### TEXT EXCERPT:
────

See also State v. Kolander (1952), 236 Minn. 209, 52 N.W.2d 458, (introduction of evidence that defendant refused to take test reversible error); Mills v. People (1959), 139 Colo. 397, 339 P.2d 998; but see Stallings v. Commonwealth (Ky. 1977), 556 S.W.2d 4 (mention by police officer in testimony that defendant had refused to take lie detector test constituted error, rendered harmless by admonishment of jury on objection).

In Moore v. State (1977), 267 Ind. 270, 369 N.E.2d 628, the Indiana Supreme Court held there was no error in the trial court’s granting the State’s motion in limine to prohibit the defendant from testifying that he had offered to take a polygraph test. The court stated that references by witnesses or counsel to the results or administration of polygraph tests, direct or indirect, are inadmissible, and motions in limine are proper in respect to such references. The court reasoned that a defendant’s offer to take a polygraph test would not be probative of either his innocence or his credibility. See also State v. Emery (1975), 218 Kan. 423, 543 P.2d 897 (court not obligated to admit evidence of defendant’s willingness to submit to polygraph test); Commonwealth v. Saunders (1956), 386 Pa. 149, 125 A.2d 442.

In State v. Biddle (Mo. 1980), 599 S.W.2d 182, the supreme court of Missouri held that as the results of polygraph examinations are inadmissible as evidence in a criminal trial because they lack scientific support for their reliability, so an accused’s offer or professed willingness to submit to a polygraph examination, or testimony or prose-cutorial comment to the effect that the accused was unwilling to undergo a polygraph examination, are inadmissible in evidence. In State v. Davis (La. 1977), 351 So. 2d 771, the supreme court of Louisiana stated that the circumstance that a party was willing or unwilling to take a lie detector test, or that a test was given, is inadmissible because it is viewed as an attempt by indirection to evade the direct prohibition against lie detection testimony but does not always constitute reversible error. See McCormick, Evidence sec. 207, at 504 (2d ed. 1972); Annot., 23 A.L.R.2d 1306 (1952), and Later Case Service (1982); 22A C.J.S. Criminal Law sec. 645(2)(1961); 32 *105C.J.S. Evidence sec. 588(4)(1964); 29 Am. Jur. 2d Evidence sec. 831, at 923 (1967); Skolnick, Scientific Theory & Scientific Evidence: An Analysis of Lie-Detection, 70 Yale L.J. 694, 724-28 (1961). Accord, State v. Burnham (Me. 1981), 427 A.2d 969; State v. Mower (Me. 1974), 314 A.2d 840; People v. Frechette (1968), 380 Mich. 64, 155 N.W.2d 830; People v. Monet (1979), 90 Mich. App. 553, 282 N.W.2d 391; State v. Foye (1961), 254 N.C. 704, 120 S.E.2d 169; People v. Yatooma (1978), 85 Mich. App. 236, 271 N.W.2d 184 (prejudicial error); see also D.T. Lykken, A Tremor in the Blood; Uses and Abuses of the Lie Detector (1981); for a bibliography on polygraphy, see Polygraphs, Polygraphy, Polygraphists, 37 Rec. Assoc. Bar City N.Y. 82-90 (1982); for additional annotations, see Annot., 88 A.L.R.3d 227 (1978 & Supp. 1983); Annot., 95 A.L.R.2d 819 (1964) & Later Case Service (1983); Annot., 15 A.L.R.4th 824 (1982 & Supp. 1983); Annot., 43 A.L.R. Fed. 68 (1979 and Supp. 1983).

────

### DATASET CONTENT:
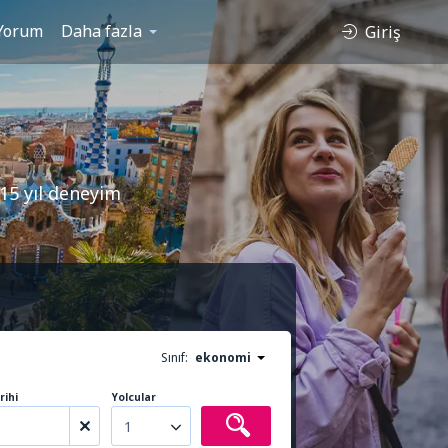
Yorum
Daha fazla
Giriş
15 yıl deneyim
Sınıf:
ekonomi
rihi
Yolcular
1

────

### INSTRUCTIONS:
A: Reproduce word for word the section of the passage on polygraph evidence starting at "See also State v. Kolander" and ending at "jury on objection).".
B: According to the passage on polygraph evidence, are these statements correct? Answer each with yes or no and quote the words that decide it. (i) In Moore v. State, the Indiana Supreme Court found error in the trial court's granting of the State's motion in limine. (ii) In State v. Biddle, the Missouri court called polygraph results inadmissible for lack of scientific support for their reliability. (iii) In State v. Davis, the Louisiana court said such references always constitute reversible error.

### TASK-BY-TASK ANSWERS:
A:
See also State v. Kolander (1952), 236 Minn. 209, 52 N.W.2d 458, (introduction of evidence that defendant refused to take test reversible error); Mills v. People (1959), 139 Colo. 397, 339 P.2d 998; but see Stallings v. Commonwealth (Ky. 1977), 556 S.W.2d 4 (mention by police officer in testimony that defendant had refused to take lie detector test constituted error, rendered harmless by admonishment of jury on objection).

B:
(i) No: "held there was no error in the trial court’s granting the State’s motion in limine"
(ii) Yes: "because they lack scientific support for their reliability"
(iii) No: "but does not always constitute reversible error"